Sarkozy à Aubry : «Je partage votre avis sur Accoyer»

Publié le par Gérard

Selon un échange retransmis par i-Télé, le président de la République a nettement pris ses distances, au cours de sa visite à Lille, avec le président de l'Assemblée nationale.

 

Martine Aubry et Nicolas Sarkozy, à Lille le 12 janvier, pour les vœux du Président aux fonctionnaires. (Photo Pascal Rossignol. AFP)

 

Nicolas Sarkozy a pris position jeudi dans le débat sur les propos du président de l'Assemblée nationale, Bernard Accoyer, en répondant à Martine Aubry qui lui demandait de «remonter le niveau de débat» dans la campagne présidentielle, selon un échange retransmis par i-Télé. Cet échange a eu lieu à Lille, lorsque le président de la République, en visite pour ses vœux aux fonctionnaires, venait saluer la première secrétaire du Parti socialiste, maire de la ville.

 

«Si on pouvait remonter le niveau de ce débat, la République et la France y gagneraient», a affirmé Martine Aubry au chef de l'Etat. «Faites le partager à François Hollande quand il parle de moi», a répondu le Président, selon les sous-titres d'i-Télé.

 

«Oh... Mais...» a commencé à rétorquer la maire de Lille, le président lui lançant alors : «Mais je partage votre avis d'ailleurs sur Accoyer.»

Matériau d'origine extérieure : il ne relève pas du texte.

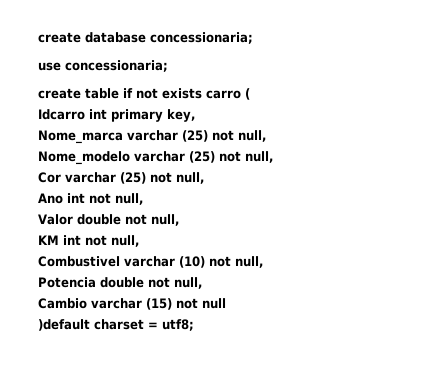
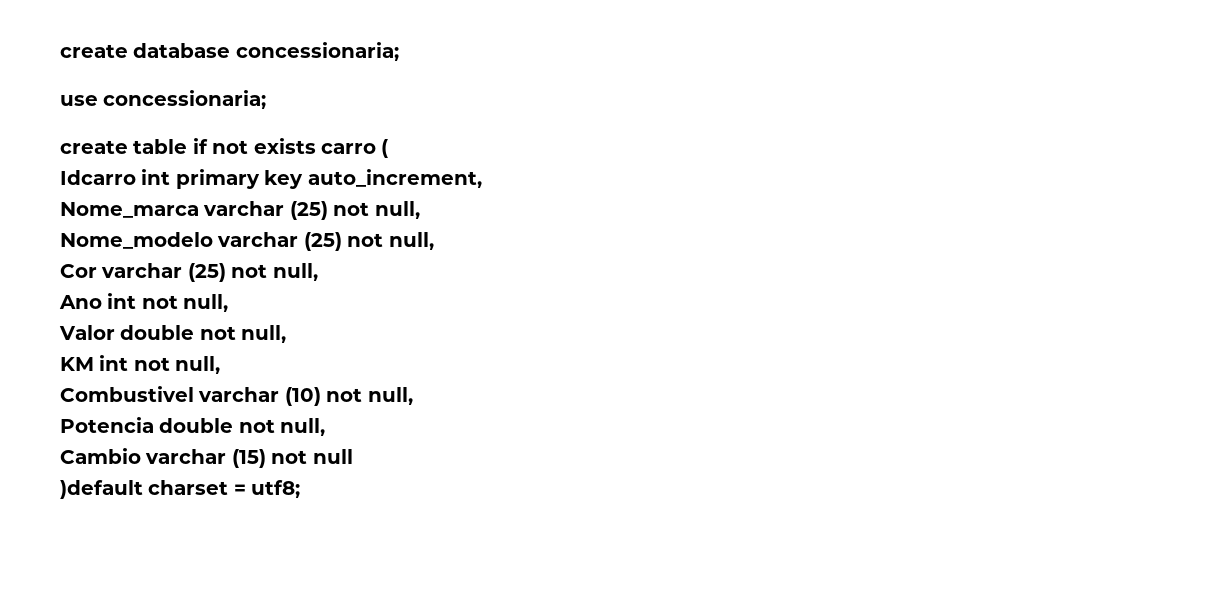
[167,109,195,122] key, -> [264,169,482,189] key auto_increment,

François Hollande «ne parle jamais de vous comme Mme (Nadine) Morano [ministre de l'Apprentissage, ndlr] ou M. (Bernard) Accoyer parlent de nous», a assuré Martine Aubry.

 

«Honte à notre République»

La première secrétaire du PS avait estimé ce jeudi matin sur France Info que le président de l'Assemblée nationale «fait honte à notre République» quand il s'exprime comme il l'a fait en comparant les conséquences d'un rendez-vous raté en 2012 à celles d'une «guerre».

 

Ce Mercredi, lors de ses vœux, Bernard Accoyer avait lancé à propos de 2012, après avoir mis en garde contre l'exhumation d'un «programme archaïque et utopique» : «Si nous ratons ce rendez-vous de la responsabilité et du courage, les conséquences économiques et sociales pourraient être comparables à celles provoquées par une guerre

 

Bernard Accoyer a assuré jeudi qu'il ne regrettait pas ces propos qui ont provoqué un tollé à gauche. Il a accusé l'opposition d'en avoir fait une interprétation «partisane et déformée».